• **Aim of the exercise**:
Transcribe the entries that come next exactly, but not the pictures they contain.
┌─ Given records
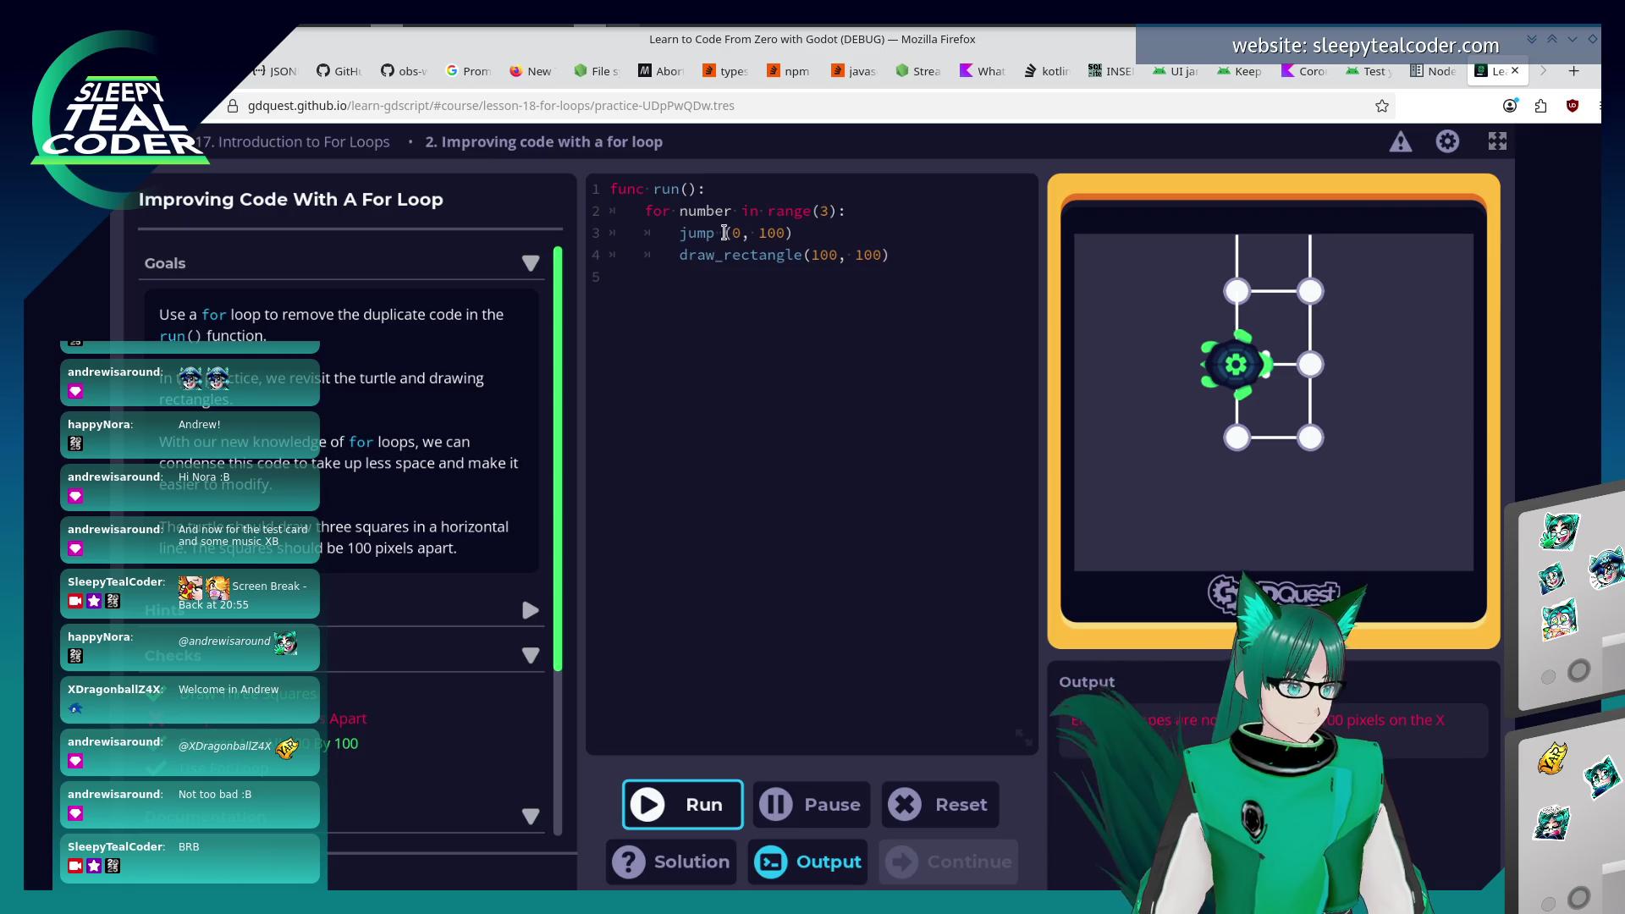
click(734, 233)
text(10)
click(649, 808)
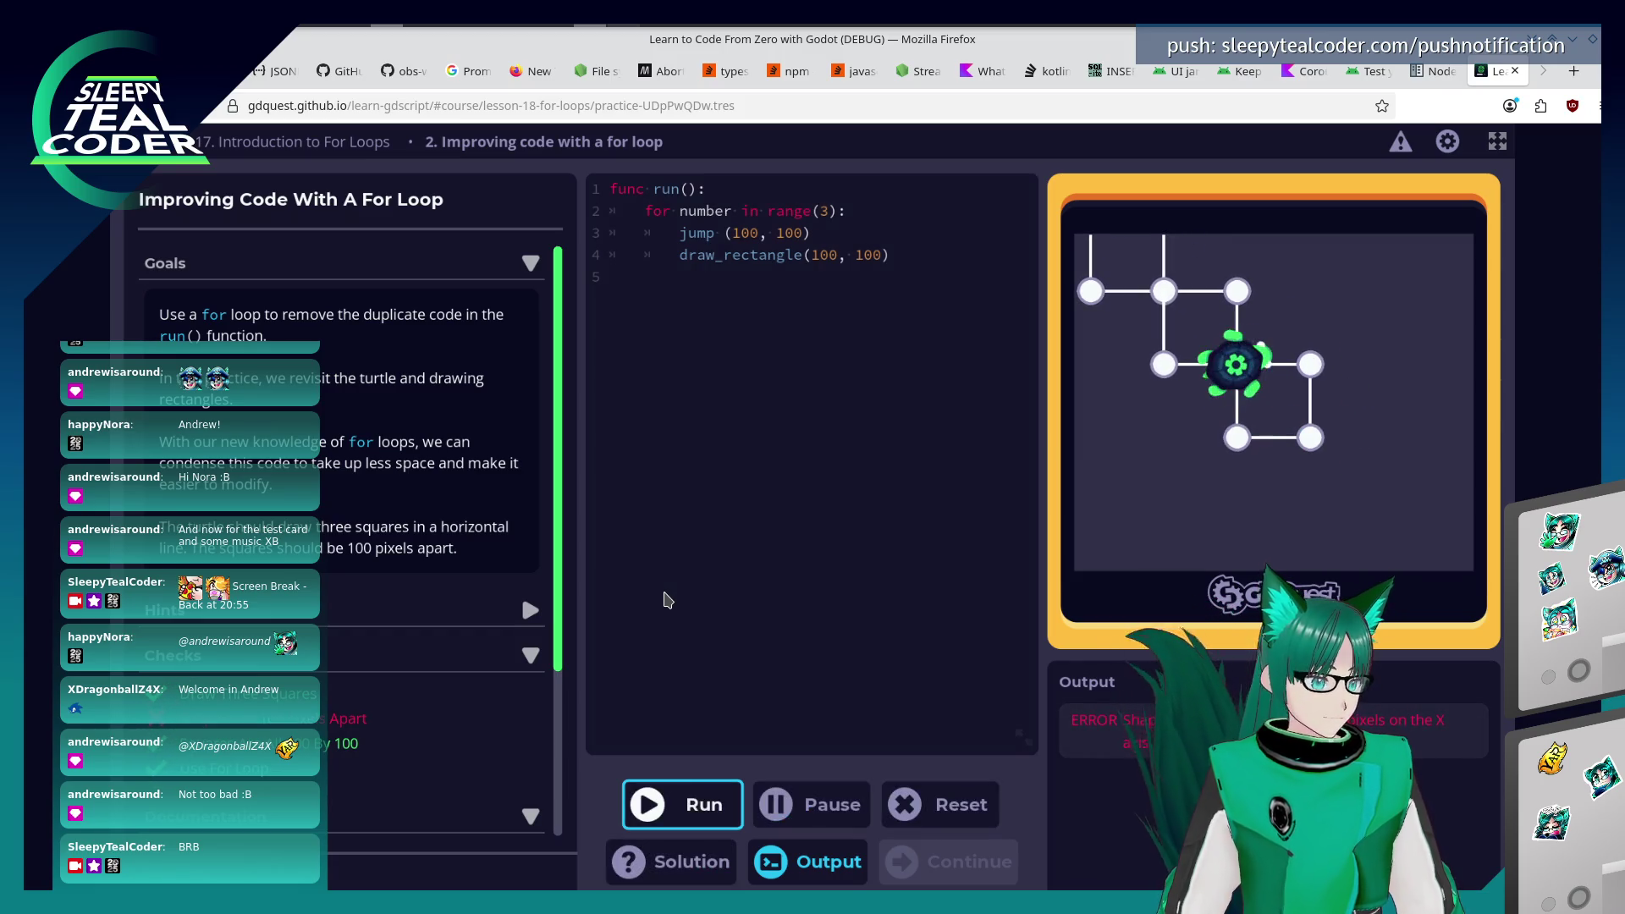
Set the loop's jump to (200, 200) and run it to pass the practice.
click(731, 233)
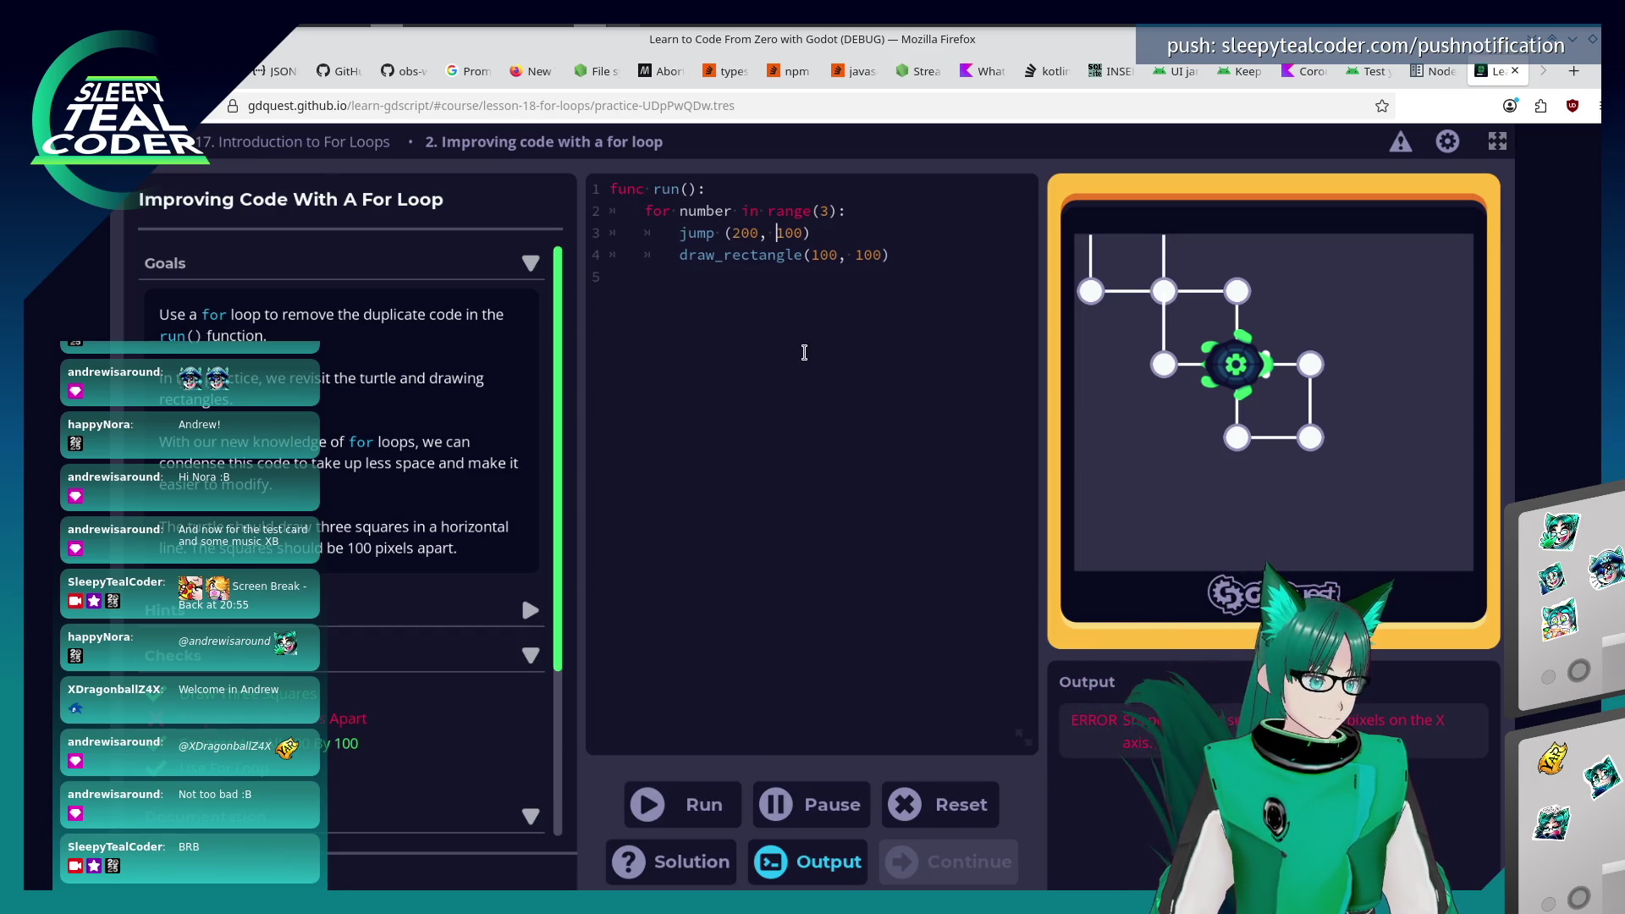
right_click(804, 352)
└─
• **Reply**:
click(734, 233)
text(10)
click(649, 808)
Set the loop's jump to (200, 200) and run it to pass the practice.
click(731, 233)
right_click(804, 352)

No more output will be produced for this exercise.